_Listed entries:_
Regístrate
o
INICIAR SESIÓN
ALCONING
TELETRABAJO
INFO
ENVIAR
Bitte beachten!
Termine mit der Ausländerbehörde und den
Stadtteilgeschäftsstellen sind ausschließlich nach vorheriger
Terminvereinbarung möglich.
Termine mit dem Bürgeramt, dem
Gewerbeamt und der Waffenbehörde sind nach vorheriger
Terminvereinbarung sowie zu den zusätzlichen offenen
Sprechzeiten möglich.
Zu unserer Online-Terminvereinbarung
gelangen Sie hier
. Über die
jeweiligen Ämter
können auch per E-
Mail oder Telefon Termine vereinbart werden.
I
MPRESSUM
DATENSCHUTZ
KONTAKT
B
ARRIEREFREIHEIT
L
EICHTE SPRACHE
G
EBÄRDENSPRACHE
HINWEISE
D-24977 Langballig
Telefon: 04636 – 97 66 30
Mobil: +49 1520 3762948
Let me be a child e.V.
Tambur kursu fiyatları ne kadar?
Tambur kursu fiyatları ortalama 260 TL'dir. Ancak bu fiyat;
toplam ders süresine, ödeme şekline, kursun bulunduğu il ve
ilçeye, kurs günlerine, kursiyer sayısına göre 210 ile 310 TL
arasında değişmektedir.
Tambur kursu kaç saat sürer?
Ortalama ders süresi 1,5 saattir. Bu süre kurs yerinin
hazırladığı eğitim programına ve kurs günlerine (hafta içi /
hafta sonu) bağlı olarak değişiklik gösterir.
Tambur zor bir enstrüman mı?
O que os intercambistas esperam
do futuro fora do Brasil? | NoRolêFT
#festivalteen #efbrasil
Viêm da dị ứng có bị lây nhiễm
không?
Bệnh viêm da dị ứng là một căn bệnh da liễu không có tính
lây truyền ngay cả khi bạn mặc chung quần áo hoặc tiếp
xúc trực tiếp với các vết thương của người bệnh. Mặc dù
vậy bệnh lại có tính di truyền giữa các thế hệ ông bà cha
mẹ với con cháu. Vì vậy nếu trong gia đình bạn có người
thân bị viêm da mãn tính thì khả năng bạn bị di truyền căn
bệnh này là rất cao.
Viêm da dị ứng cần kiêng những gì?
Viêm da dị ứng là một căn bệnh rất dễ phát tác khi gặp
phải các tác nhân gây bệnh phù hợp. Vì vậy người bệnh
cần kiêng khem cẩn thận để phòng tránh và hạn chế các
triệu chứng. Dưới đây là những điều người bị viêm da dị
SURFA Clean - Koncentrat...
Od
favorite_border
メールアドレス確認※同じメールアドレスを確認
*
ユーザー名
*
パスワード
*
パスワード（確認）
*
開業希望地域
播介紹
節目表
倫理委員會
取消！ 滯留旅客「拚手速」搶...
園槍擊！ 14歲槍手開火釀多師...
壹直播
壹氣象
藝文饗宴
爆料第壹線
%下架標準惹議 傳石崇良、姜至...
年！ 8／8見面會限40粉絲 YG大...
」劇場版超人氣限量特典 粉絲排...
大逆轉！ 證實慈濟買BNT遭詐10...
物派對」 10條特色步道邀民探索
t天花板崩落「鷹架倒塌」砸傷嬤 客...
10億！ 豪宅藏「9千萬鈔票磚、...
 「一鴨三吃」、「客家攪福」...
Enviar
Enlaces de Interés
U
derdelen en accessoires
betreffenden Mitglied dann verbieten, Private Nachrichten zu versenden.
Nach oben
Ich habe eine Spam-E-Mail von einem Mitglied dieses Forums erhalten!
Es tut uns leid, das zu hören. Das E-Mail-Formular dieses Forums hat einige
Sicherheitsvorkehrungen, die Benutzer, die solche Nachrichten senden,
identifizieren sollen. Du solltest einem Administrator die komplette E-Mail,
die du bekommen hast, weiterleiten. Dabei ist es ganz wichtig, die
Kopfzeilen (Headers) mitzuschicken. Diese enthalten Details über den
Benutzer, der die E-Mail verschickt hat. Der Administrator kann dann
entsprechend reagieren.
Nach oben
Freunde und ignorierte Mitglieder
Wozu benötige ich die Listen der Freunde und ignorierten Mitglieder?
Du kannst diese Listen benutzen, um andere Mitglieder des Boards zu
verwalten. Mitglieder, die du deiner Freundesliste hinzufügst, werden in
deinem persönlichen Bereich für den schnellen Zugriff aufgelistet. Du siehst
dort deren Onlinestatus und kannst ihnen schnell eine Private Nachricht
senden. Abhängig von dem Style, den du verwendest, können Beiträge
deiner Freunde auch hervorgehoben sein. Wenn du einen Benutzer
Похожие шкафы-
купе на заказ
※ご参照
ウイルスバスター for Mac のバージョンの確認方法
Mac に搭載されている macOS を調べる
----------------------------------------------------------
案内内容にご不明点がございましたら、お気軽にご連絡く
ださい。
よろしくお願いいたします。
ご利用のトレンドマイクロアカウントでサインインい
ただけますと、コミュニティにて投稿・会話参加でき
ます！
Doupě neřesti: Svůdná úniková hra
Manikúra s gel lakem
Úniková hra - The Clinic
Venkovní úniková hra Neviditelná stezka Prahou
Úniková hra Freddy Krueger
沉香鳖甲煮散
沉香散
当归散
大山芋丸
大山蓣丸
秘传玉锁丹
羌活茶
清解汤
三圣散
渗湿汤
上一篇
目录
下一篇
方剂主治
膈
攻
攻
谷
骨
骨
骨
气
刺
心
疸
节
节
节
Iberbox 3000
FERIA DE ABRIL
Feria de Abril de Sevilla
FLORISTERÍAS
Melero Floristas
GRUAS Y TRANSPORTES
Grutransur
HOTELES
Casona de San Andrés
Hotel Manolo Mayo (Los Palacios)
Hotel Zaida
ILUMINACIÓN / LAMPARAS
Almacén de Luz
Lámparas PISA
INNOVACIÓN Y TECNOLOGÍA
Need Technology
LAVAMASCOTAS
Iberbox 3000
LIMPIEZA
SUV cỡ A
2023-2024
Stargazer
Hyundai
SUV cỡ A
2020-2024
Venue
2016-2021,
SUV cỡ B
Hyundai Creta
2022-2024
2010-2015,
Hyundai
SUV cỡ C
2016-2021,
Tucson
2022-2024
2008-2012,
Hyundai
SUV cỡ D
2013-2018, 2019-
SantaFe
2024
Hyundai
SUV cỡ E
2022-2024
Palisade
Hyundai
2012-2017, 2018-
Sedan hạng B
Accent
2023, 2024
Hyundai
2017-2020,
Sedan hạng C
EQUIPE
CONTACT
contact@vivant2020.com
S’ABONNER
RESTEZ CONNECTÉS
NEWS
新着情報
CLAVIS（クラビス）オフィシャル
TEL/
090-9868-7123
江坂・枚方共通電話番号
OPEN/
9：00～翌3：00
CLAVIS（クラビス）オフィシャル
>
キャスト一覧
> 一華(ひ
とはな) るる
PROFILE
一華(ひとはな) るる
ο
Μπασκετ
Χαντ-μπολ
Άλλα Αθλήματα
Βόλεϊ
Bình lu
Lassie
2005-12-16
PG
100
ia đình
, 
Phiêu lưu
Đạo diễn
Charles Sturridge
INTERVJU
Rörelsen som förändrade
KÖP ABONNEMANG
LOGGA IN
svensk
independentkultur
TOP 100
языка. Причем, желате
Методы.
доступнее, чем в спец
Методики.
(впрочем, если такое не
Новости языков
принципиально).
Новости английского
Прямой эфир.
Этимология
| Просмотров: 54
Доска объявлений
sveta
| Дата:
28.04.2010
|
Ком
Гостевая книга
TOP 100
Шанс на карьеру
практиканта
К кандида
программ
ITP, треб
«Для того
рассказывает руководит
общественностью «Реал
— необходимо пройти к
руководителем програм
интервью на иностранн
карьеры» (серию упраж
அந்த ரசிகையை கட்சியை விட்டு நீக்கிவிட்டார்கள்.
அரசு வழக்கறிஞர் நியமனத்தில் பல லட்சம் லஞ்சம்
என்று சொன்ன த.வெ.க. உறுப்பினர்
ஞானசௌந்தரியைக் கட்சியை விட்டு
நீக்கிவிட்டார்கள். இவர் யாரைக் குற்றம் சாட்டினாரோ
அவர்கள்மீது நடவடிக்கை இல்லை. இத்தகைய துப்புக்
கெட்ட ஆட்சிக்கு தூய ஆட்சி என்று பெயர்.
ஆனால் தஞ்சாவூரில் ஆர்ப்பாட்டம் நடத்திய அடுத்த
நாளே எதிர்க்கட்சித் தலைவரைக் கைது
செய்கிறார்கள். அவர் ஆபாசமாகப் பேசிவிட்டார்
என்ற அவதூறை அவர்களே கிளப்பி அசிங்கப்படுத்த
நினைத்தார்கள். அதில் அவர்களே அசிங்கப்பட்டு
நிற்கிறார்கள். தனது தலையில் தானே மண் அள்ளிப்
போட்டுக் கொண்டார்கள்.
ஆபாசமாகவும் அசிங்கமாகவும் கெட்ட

_Work order:_ Reproduce the listing from its first line through the line containing "Gewerbeamt und der", changing "Bürgeramt" to "Standesamt" and leaving all else as it stands. Give only those lines.

_Solved exercise:_
Regístrate
o
INICIAR SESIÓN
ALCONING
TELETRABAJO
INFO
ENVIAR
Bitte beachten!
Termine mit der Ausländerbehörde und den
Stadtteilgeschäftsstellen sind ausschließlich nach vorheriger
Terminvereinbarung möglich.
Termine mit dem Standesamt, dem
Gewerbeamt und der Waffenbehörde sind nach vorheriger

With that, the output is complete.